_Your assignment_
State the number of lines in the following data that contain the string "down", and nothing else.

_Material provided_
=== Section Start ===

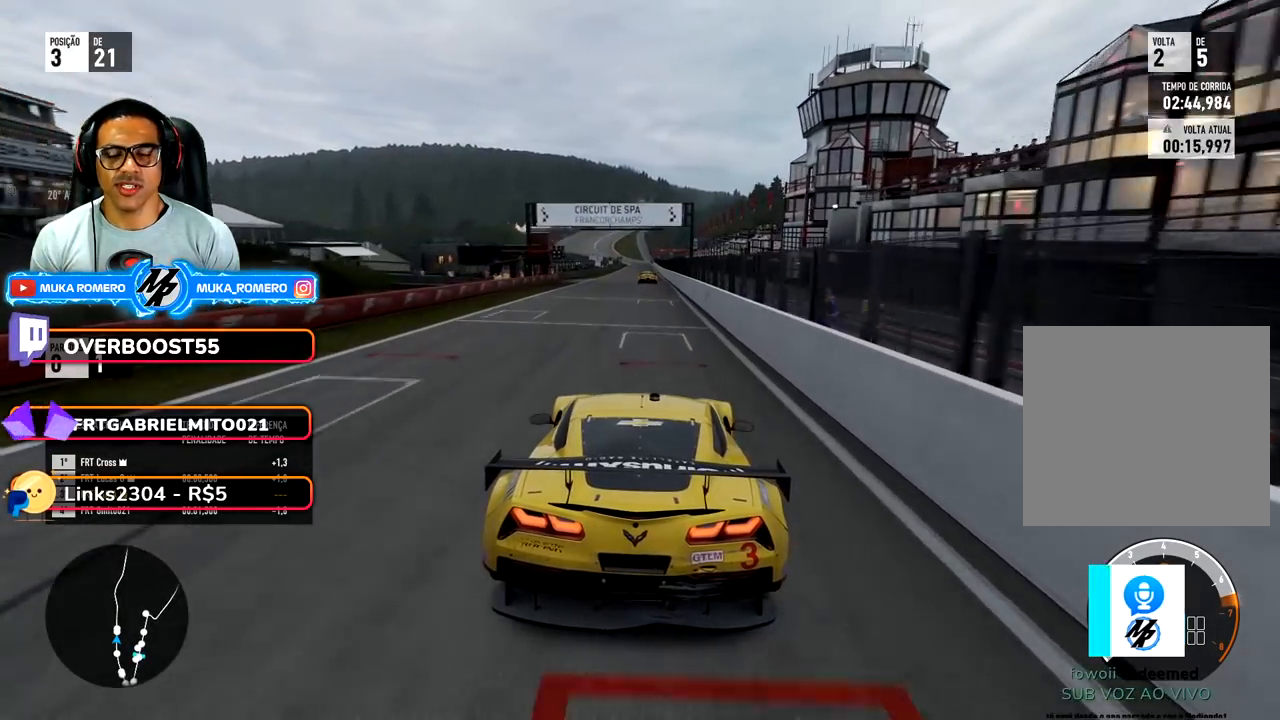
{"buttons": ["R2"], "left_stick": "center", "right_stick": "center", "events": [[217, "left_stick", "down-left"], [300, "left_stick", "center"]]}
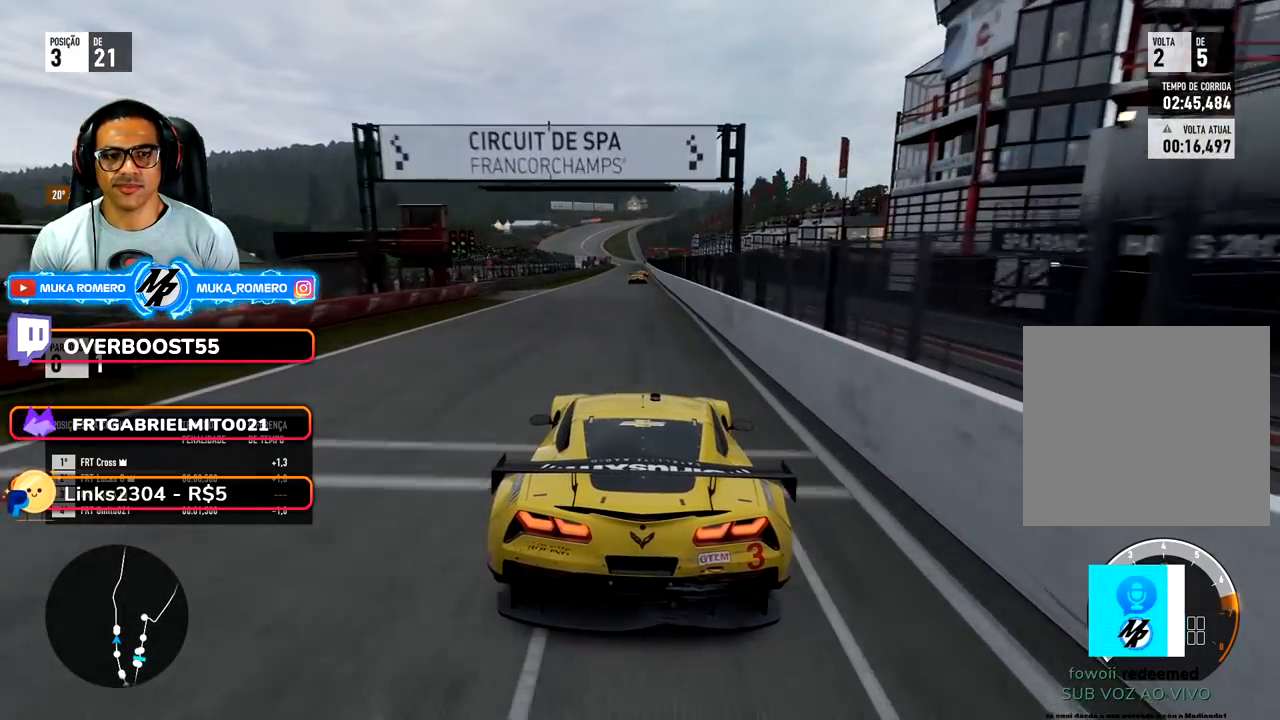
{"buttons": ["R2"], "left_stick": "center", "right_stick": "center", "events": [[133, "B", "down"], [200, "B", "up"]]}
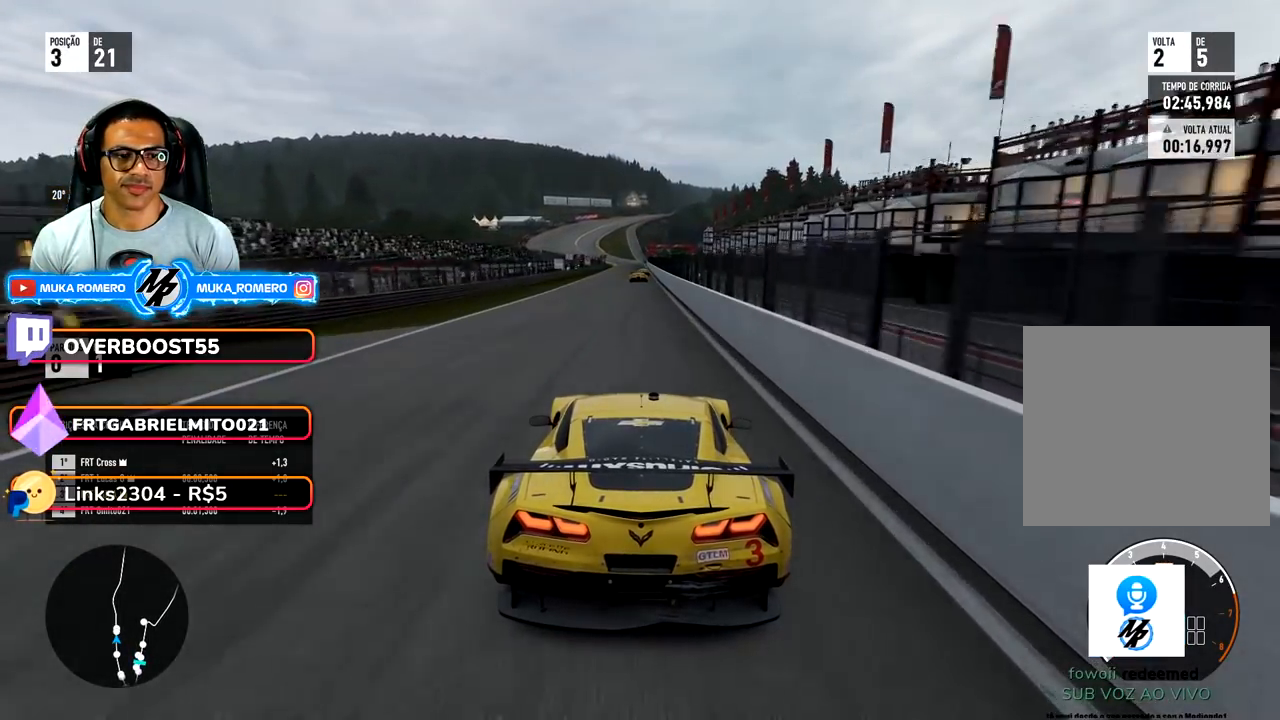
{"buttons": ["R2"], "left_stick": "center", "right_stick": "center", "events": []}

=== Section End ===

_Exercise result_
2